→ **Activity**
Whenever the string "understanding" appears in a line below, please copy the line out.

→ **Data**
....

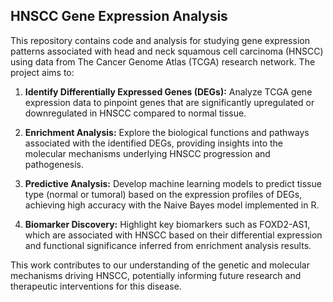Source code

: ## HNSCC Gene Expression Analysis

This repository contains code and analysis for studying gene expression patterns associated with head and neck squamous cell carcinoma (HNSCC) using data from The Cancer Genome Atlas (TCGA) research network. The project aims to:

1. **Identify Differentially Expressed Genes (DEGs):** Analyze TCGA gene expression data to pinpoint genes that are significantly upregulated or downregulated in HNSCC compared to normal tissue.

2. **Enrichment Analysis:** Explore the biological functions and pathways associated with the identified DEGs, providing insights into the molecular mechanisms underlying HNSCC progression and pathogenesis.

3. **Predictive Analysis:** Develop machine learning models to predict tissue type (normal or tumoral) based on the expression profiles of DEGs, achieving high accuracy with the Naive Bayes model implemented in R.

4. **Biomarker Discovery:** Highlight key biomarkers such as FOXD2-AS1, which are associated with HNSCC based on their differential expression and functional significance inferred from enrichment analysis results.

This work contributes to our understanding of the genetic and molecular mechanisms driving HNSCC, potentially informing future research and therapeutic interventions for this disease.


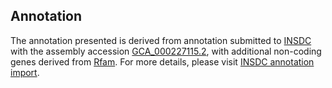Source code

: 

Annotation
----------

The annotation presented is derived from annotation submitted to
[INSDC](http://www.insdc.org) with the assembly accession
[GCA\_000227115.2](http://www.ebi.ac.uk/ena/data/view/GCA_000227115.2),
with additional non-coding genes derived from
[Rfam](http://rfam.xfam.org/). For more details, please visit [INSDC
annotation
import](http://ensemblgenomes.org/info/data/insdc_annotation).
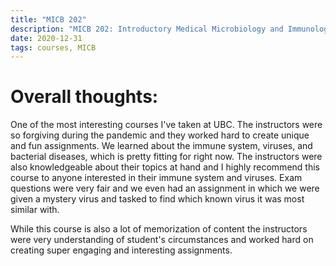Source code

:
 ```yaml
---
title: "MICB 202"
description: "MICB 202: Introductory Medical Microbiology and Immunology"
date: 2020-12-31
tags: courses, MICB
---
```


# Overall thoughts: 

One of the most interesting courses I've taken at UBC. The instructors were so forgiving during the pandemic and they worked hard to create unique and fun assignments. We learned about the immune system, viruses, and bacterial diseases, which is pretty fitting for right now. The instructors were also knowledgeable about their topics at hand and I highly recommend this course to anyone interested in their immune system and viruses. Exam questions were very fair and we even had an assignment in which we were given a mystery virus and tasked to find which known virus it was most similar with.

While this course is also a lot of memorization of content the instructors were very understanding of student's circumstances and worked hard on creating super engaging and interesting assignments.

....

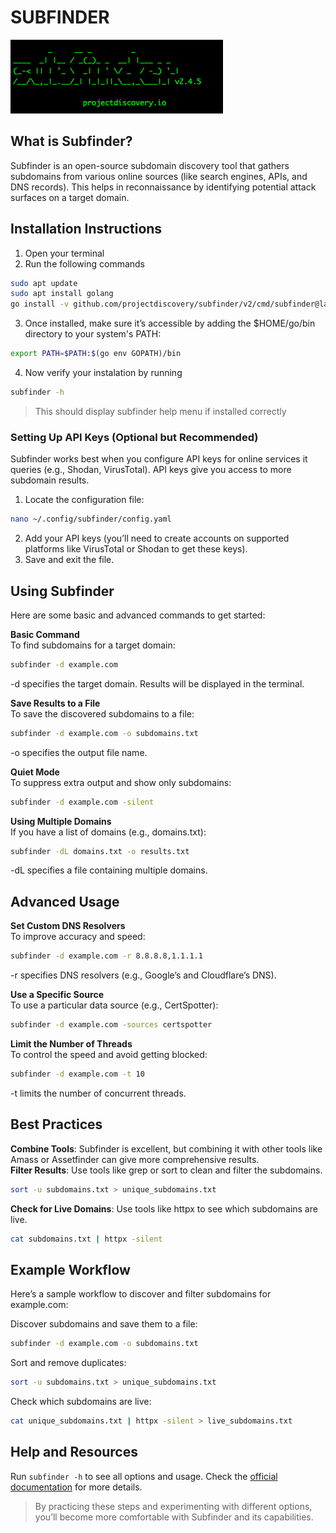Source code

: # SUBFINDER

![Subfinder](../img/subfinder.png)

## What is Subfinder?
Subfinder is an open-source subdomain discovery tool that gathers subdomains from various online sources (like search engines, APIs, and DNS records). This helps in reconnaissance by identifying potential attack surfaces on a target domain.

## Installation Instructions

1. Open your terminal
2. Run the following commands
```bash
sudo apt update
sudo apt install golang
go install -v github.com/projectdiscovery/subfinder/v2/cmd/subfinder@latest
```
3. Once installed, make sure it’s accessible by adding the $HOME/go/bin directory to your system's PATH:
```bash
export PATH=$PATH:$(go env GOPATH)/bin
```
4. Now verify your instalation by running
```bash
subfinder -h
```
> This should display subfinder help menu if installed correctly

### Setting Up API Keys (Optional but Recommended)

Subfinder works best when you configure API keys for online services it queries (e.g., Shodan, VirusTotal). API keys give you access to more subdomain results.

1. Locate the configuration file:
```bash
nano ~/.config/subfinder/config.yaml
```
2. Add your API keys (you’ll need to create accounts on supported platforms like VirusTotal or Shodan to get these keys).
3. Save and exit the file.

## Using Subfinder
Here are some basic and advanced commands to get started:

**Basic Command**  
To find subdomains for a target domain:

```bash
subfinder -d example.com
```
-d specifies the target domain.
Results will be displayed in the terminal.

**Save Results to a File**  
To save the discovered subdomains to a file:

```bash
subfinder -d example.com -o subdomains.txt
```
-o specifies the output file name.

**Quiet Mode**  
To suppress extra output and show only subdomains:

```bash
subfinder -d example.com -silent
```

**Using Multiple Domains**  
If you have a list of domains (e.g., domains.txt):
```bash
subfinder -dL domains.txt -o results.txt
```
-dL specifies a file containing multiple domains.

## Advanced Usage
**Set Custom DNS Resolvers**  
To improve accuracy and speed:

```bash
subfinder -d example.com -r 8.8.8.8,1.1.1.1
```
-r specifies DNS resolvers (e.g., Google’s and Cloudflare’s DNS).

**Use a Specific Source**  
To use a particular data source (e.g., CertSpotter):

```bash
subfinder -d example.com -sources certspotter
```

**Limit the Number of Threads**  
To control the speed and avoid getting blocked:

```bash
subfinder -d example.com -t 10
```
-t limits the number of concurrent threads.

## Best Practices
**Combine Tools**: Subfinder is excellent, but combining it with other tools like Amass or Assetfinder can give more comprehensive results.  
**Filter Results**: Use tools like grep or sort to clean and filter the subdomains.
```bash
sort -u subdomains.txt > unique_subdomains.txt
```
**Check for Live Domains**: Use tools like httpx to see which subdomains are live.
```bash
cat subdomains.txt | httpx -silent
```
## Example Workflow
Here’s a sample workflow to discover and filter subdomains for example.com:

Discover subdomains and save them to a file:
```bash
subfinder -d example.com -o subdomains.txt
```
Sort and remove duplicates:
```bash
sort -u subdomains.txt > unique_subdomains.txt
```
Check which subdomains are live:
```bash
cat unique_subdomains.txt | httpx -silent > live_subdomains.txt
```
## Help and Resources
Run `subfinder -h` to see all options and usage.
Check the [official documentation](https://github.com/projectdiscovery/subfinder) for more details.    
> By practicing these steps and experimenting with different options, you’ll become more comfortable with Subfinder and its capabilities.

....

→ **Result**
This work contributes to our understanding of the genetic and molecular mechanisms driving HNSCC, potentially informing future research and therapeutic interventions for this disease.
While this course is also a lot of memorization of content the instructors were very understanding of student's circumstances and worked hard on creating super engaging and interesting assignments.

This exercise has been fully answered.